Güvenimiz geri geldi

Hatice Karahan – Akademisyen / Cumhurbaşkanlığı Başdanışmanı

Türkiye ekonomisinin 2017 yılında sergilediği ve dünya ortalamasını oldukça geride bırakan yüksek büyüme performansı, iç talebin gerek tüketici gerekse yatırımcı kanadında kaydettiği güçlü toparlanmadan büyük destek aldı. Bunun yanı sıra, küresel ekonomide ve özellikle Avrupa ekonomisinde bu dönemde yaşanan canlanma, dış talep katkısının belirgin şekilde hissedildiği bir büyüme tablosu ortaya çıkardı.
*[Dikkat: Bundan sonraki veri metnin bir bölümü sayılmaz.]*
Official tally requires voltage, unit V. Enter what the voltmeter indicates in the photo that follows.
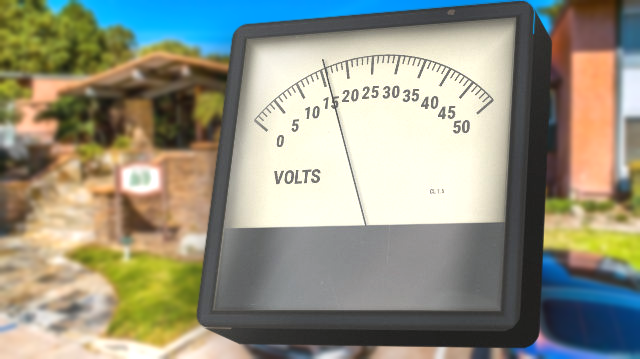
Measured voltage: 16 V
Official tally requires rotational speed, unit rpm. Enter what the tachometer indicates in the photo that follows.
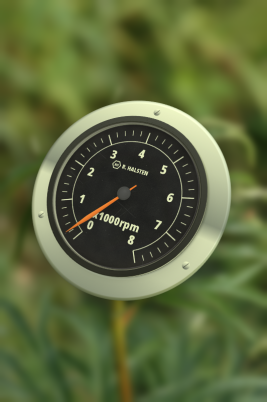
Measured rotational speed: 200 rpm
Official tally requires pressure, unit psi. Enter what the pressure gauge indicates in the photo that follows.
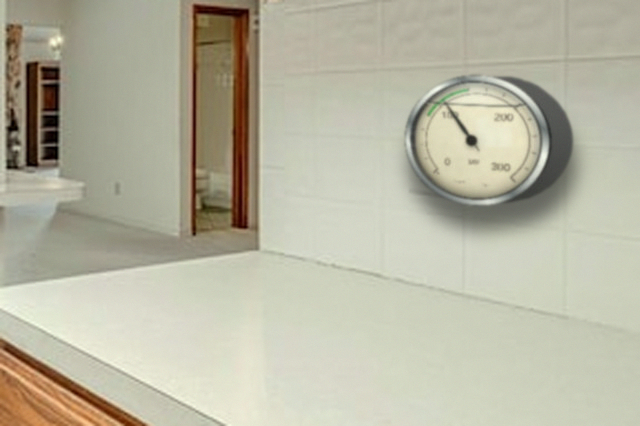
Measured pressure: 110 psi
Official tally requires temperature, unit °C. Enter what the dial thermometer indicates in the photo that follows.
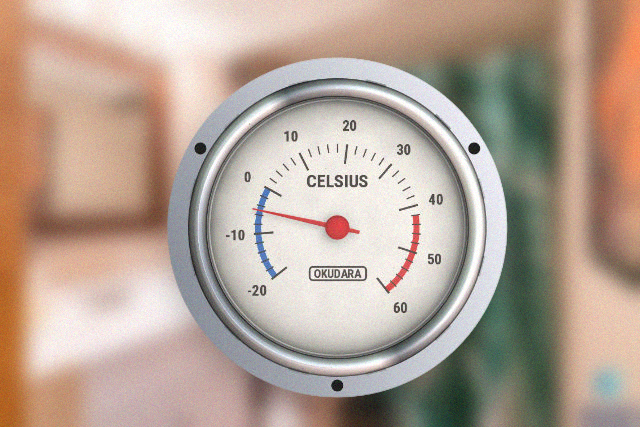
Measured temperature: -5 °C
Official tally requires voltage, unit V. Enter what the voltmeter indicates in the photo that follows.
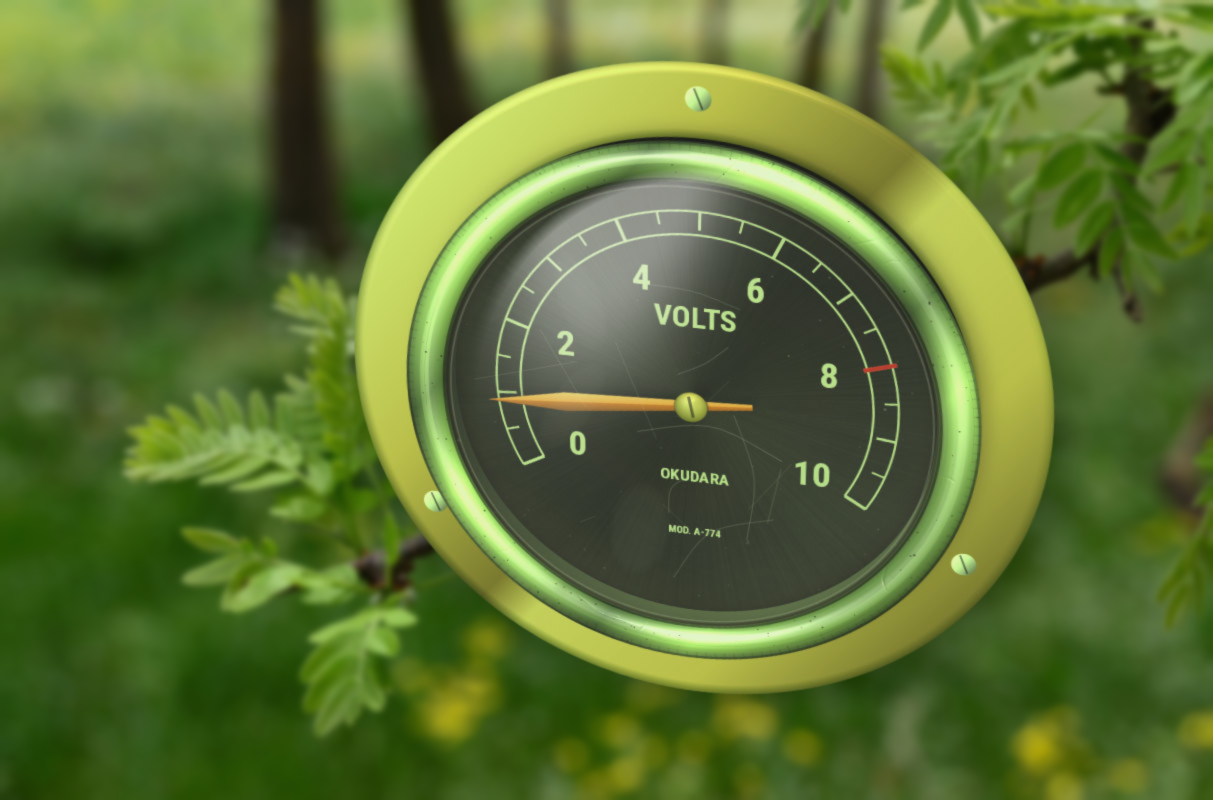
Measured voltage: 1 V
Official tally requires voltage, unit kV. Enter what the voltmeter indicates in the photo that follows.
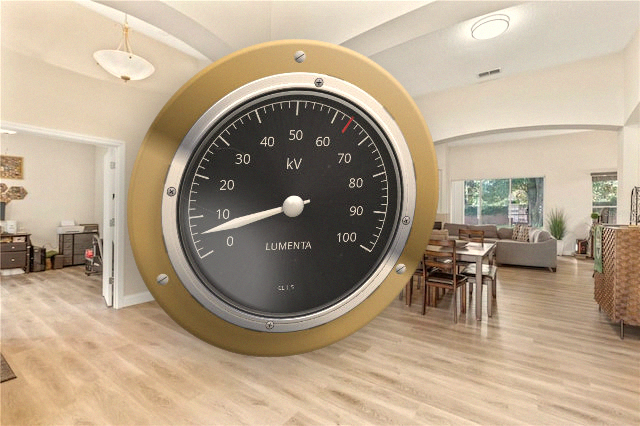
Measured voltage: 6 kV
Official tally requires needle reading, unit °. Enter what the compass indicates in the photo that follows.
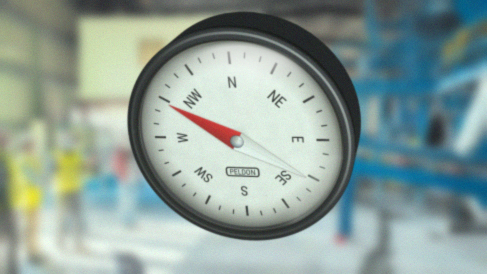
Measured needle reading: 300 °
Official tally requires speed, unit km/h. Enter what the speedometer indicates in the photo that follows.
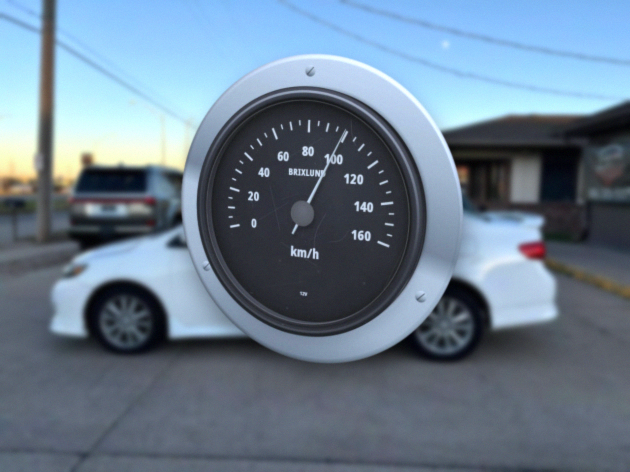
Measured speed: 100 km/h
Bu tablodan 2018 yılına dair başlıca çıkarım, iktisadi aktivitedeki hareketliliğin ve ortamdaki güvenin geri gelmiş olmasıdır. Nitekim büyümeyi destekleyici iç ve dış koşullar neticesinde, ekonomik oyuncular buna hızlı ve olumlu bir şekilde cevap vermiştir. Bu ortamda özellikle yatırımların yukarı yönlü bir gelişim sergilemesi, 2018’e dair kaliteli büyüme potansiyelini artırmaktadır. Özellikle Avrupa ve Ortadoğu pazarlarında beklenen canlılık da, ihracatın pozitif gelişimine katkıda bulunmayı sürdürecektir. İthalat tarafında da, talepteki gelişmeler ve petrol fiyatları dikkatle izlenecektir. Turizmde başlamış olan toparlanma ise, cari dengede görülebilecek aşağı yönlü gelişmeleri belli ölçüde kompanse edebilir.

İstihdamı desteklemeye devam

Öte yandan enflasyonun önümüzdeki yıl mücadele edilmesi gereken bir alan olacağı bilinmektedir. Bu çerçevede, Türkiye ekonomisinin sürdürülebilir bir başarı yakalaması adına, maliye politikası ile para politikasında uyumlu bir gidişat önemli maddelerden olacaktır. Ayrıca hükümetimizin işaret ettiği üzere, üretim ve istihdamı destekleyici arz yönlü politikaların devreye sokulması da ekonomimizin sağlam bir şekilde yola devam etmesi için mühim bir temel husus mahiyetindedir.

Tüm bunlara ek ve bağlantılı olarak, küresel finans piyasaları da yükselen bir ekonomi olan Türkiye için dikkatle izlenmesi gereken bir diğer kritik dinamik olacaktır. Zira gelişmiş ekonomilerin para politikalarındaki normalleşme süreci, finansman koşullarını ve piyasaları etkilemeyi sürdürecektir.